TASK STATEMENT. Reproduce all of the following data verbatim, line for line.

* Start DATASET ENTRIES *

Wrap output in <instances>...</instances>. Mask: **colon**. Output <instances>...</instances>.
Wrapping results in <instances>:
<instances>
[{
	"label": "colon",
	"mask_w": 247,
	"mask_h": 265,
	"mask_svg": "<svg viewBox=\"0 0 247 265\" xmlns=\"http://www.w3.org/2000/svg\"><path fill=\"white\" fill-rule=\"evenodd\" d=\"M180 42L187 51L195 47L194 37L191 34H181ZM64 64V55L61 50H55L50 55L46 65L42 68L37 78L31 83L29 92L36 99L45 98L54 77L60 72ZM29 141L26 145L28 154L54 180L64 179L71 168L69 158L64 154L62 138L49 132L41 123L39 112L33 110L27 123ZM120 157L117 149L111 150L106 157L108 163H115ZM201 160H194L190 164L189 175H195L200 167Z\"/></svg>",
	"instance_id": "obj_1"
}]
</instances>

* End DATASET ENTRIES *

WRITTEN ANSWER.
Wrap output in <instances>...</instances>. Mask: **colon**. Output <instances>...</instances>.
Wrapping results in <instances>:
<instances>
[{
	"label": "colon",
	"mask_w": 247,
	"mask_h": 265,
	"mask_svg": "<svg viewBox=\"0 0 247 265\" xmlns=\"http://www.w3.org/2000/svg\"><path fill=\"white\" fill-rule=\"evenodd\" d=\"M180 42L187 51L195 47L194 37L191 34H181ZM64 64V55L61 50H55L50 55L46 65L42 68L37 78L31 83L29 92L36 99L45 98L54 77L60 72ZM29 141L26 145L28 154L54 180L64 179L71 168L69 158L64 154L62 138L49 132L41 123L39 112L33 110L27 123ZM120 157L117 149L111 150L106 157L108 163H115ZM201 160H194L190 164L189 175H195L200 167Z\"/></svg>",
	"instance_id": "obj_1"
}]
</instances>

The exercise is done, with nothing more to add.